# Uploading IR codes into the Tivo



## abdo1976 (Jun 1, 2006)

Hi,

I want to use the stand alone Tivo with my coolsat receiver. The problem is that tivo doesn't have coolsat in its list of receivers. 

I spent hours online looking for a way to fix that and I found out that I need get the coolsat IR codes and upload them into the tivo.

I managed to get the codes but I don't know how to upload them into the tivo and I couldn't find info on how to do it.

So if anybody out there has done this, knows how to do it or can direct me on where I can get instructions, you would be saving me from my misery and adding a smile on the faces of many.

Thanks.


----------



## JWThiers (Apr 13, 2005)

Use the "search this forum" tool and search for coolsat and you will find a few reasons why you won't get an answer.


----------



## abdo1976 (Jun 1, 2006)

OK..I searched and I read the posts.....however I am a paying TIVO subscriber...whether I get free satellite or not is not the issue here.

I am entitled to use my tivo with any service I have......I can use it to record programs that I receive from a free antenna signal.

Talking about legit.........all this "underground forum" talks about is to hack the tivo...I suppose that is "VERY LEGIT".

Thanks for the help anyway.


----------



## JWThiers (Apr 13, 2005)

abdo1976 said:


> OK..I searched and I read the posts.....however I am a paying TIVO subscriber...whether I get free satellite or not is not the issue here.
> 
> I am entitled to use my tivo with any service I have......I can use it to record programs that I receive from a free antenna signal.
> 
> ...


I admit I don't know much about the "FREE SATELLITE" service you are receiving, but the gist of what I can get from the posts that I have read here is Tivo has the codes. I even think that someone mentioned what codes worked. The problem as I understand it is that guide data is provided for the satellite services are all there already except for dish network. So it is generally assumed here that people are using this setup to steal dishnetwork. I'm not saying you are but that is the general feeling here.

As for what we do here the difference is we don't steal the service being provided, we are augmenting features for services we are paying for.

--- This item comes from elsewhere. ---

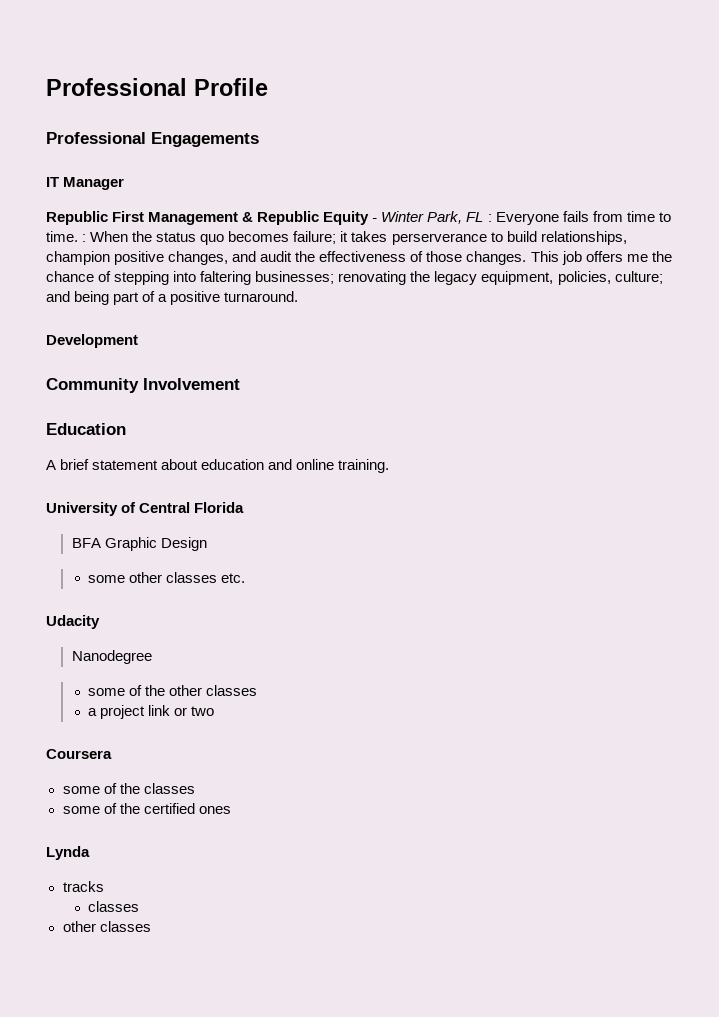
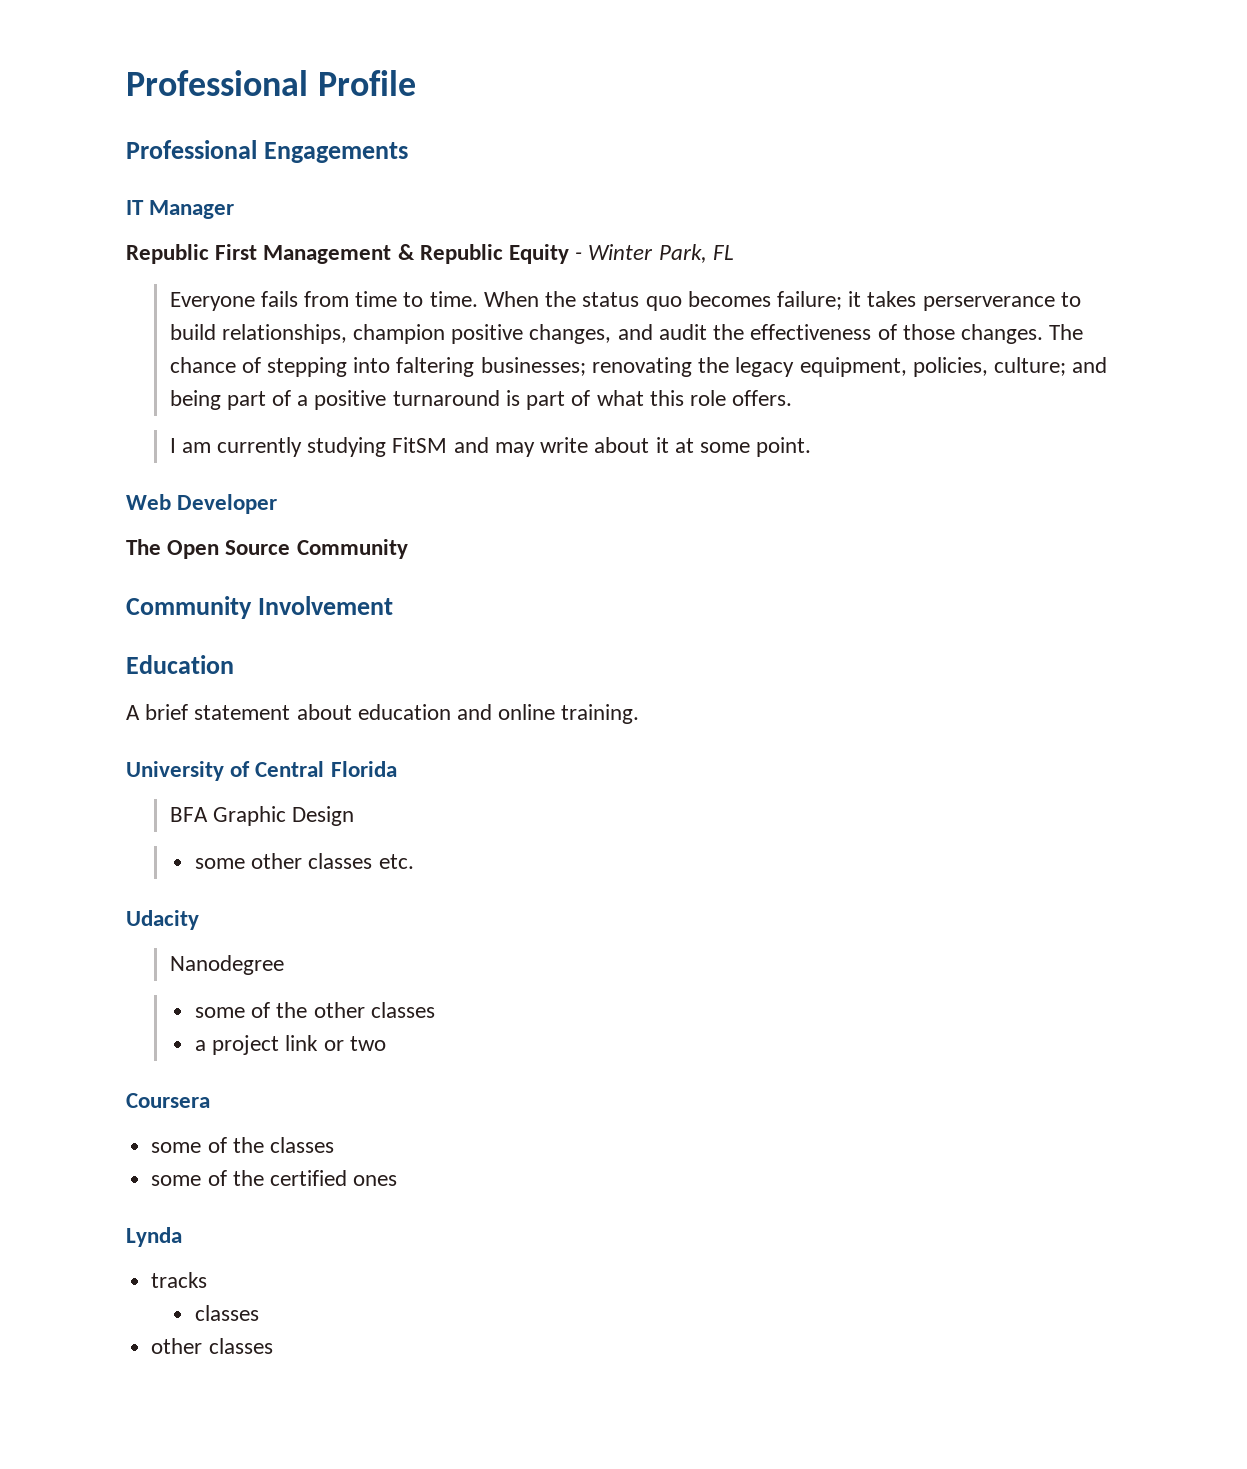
[487,214,492,222] : -> (734, 252) //
[82,234,87,242] : -> (478, 299) none
[530,251,672,265] This job offers me the -> [1049,324,1084,340] The
[224,291,299,302] [46,334,138,348] turnaround. // Development -> [392,390,793,410] [169,437,812,457] [126,494,278,514] [126,539,408,559] turnaround is part of what this role offers. // I am currently studying FitSM and may write about it at some point. // Web Developer // The Open Source Community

Again I am not accusing you, just trying to explain why you won't get much help for that type of problem.


----------



## Gunnyman (Jul 10, 2003)

abdo1976 said:


> OK..I searched and I read the posts.....however I am a paying TIVO subscriber...whether I get free satellite or not is not the issue here.
> 
> I am entitled to use my tivo with any service I have......I can use it to record programs that I receive from a free antenna signal.
> 
> ...


You are entitled to use the TiVo with services it was designed to work with.


----------